Exercise prompt
Answer these questions from the text on Azure Data Catalog, one per line:
1. Into which two groups are users of Data Catalog classified?
2. What four things can a user with access add to the metadata of a registered data source?
3. What are the two most common uses of Azure Data Catalog?

Given text

——————

BlueXP Blog

Azure Data Catalog: Understanding Concepts and Use Cases

Written by Jeff Whitaker, Cloud Data Services | Sep 9, 2020 9:47:27 AM

Azure Data Catalog enables registrants to share data sources. Developers, data scientists, and analysts can use Data Catalog to discover, verify, and use community datasets. Data Catalog provides functionalities for data discovery, data understanding, and data consumption. Users of Data Catalogs are classified as either data producers or consumers.

In this post, we’ll explain key Azure Data Catalog concepts and user cases, and demonstrate how you can use Catalog data sources. We’ll also show how NetApp's solution for Azure File Storage can help you optimize storage resources on Azure.

This is part of a series of articles about Azure storage

In this article, you will learn:

What Is Azure Data Catalog?

Azure Data Catalog is a service that serves as a central repository for big data. It is designed to help users, including developers, data scientists, and analysts discover, verify, and use datasets contributed by the community. Data Catalog is built through crowdsourced data with annotations and metadata and is meant to enable data users and collectors to share their efforts.

Once data sources are registered in Data Catalog, any user with access can add to the metadata to enrich the set. This includes adding tags, descriptions, processes for requesting access, or documentation. Any custom metadata that is added is used to supplement the structural metadata added from the data source.

Azure Data Catalog Use Cases

Azure Data Catalog can serve many users for a variety of purposes but the two most common uses are for centralization of data information and for business intelligence.

Registration of central data sources
As organizations grow, the amount of data that is collected can quickly grow difficult to manage. When data is inventoried it becomes more difficult to organize and less useful since many individuals in the organization may not even know it exists.

By registering data in Data Catalog, organizations can ensure that data is available to all relevant business units. It can also help ensure that organizations can benefit from the shared knowledge and efforts of all of their users and analysts. This includes benefits for data related to online transaction processing (OLTP) systems, analytics databases, data warehouses, and line-of-business.

Data sources for research and business intelligence
Developing business intelligence (BI) requires the combination of many sources of data, including those not created for BI or analysis. When data sources are distributed, organizations are less able to gather, standardize, or apply data to BI purposes.

——————

The data

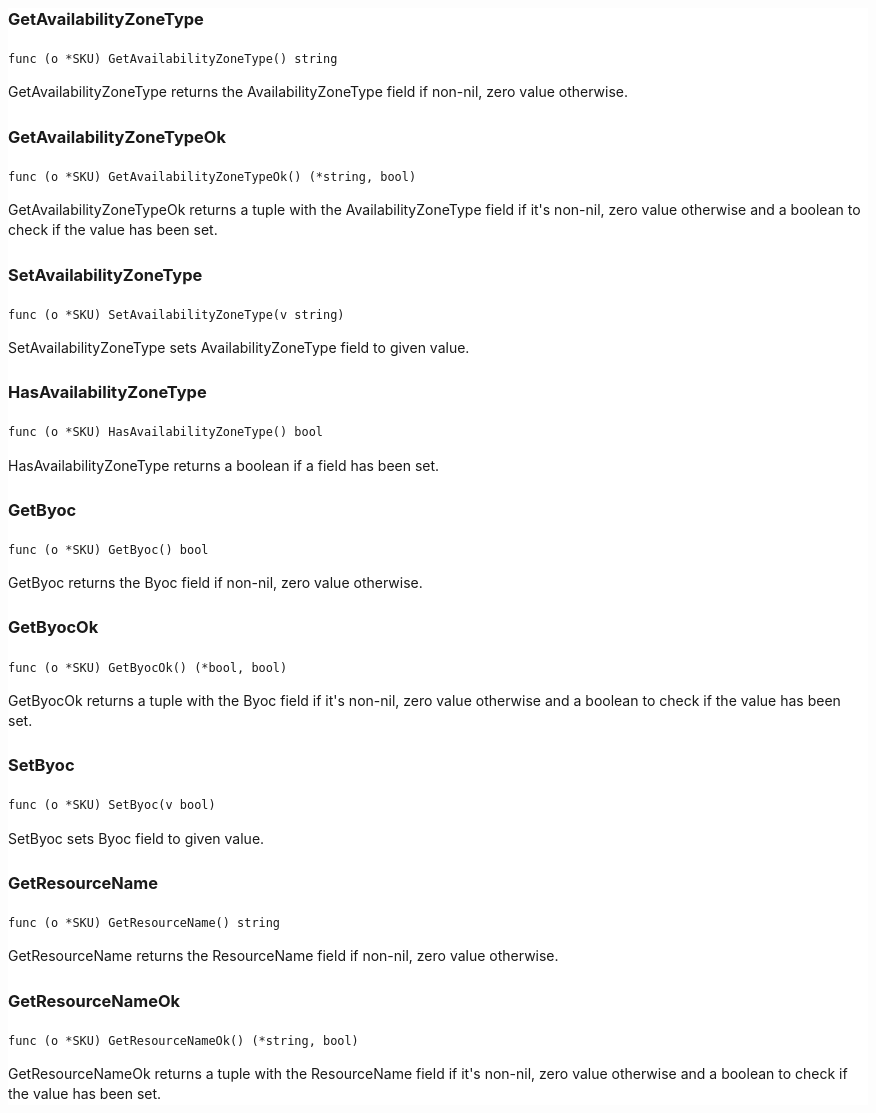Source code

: ### GetAvailabilityZoneType

`func (o *SKU) GetAvailabilityZoneType() string`

GetAvailabilityZoneType returns the AvailabilityZoneType field if non-nil, zero value otherwise.

### GetAvailabilityZoneTypeOk

`func (o *SKU) GetAvailabilityZoneTypeOk() (*string, bool)`

GetAvailabilityZoneTypeOk returns a tuple with the AvailabilityZoneType field if it's non-nil, zero value otherwise
and a boolean to check if the value has been set.

### SetAvailabilityZoneType

`func (o *SKU) SetAvailabilityZoneType(v string)`

SetAvailabilityZoneType sets AvailabilityZoneType field to given value.

### HasAvailabilityZoneType

`func (o *SKU) HasAvailabilityZoneType() bool`

HasAvailabilityZoneType returns a boolean if a field has been set.

### GetByoc

`func (o *SKU) GetByoc() bool`

GetByoc returns the Byoc field if non-nil, zero value otherwise.

### GetByocOk

`func (o *SKU) GetByocOk() (*bool, bool)`

GetByocOk returns a tuple with the Byoc field if it's non-nil, zero value otherwise
and a boolean to check if the value has been set.

### SetByoc

`func (o *SKU) SetByoc(v bool)`

SetByoc sets Byoc field to given value.


### GetResourceName

`func (o *SKU) GetResourceName() string`

GetResourceName returns the ResourceName field if non-nil, zero value otherwise.

### GetResourceNameOk

`func (o *SKU) GetResourceNameOk() (*string, bool)`

GetResourceNameOk returns a tuple with the ResourceName field if it's non-nil, zero value otherwise
and a boolean to check if the value has been set.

——————

Answer to this exercise
1. Data producers and data consumers.
2. Tags, descriptions, processes for requesting access, and documentation.
3. Centralization of data information and business intelligence.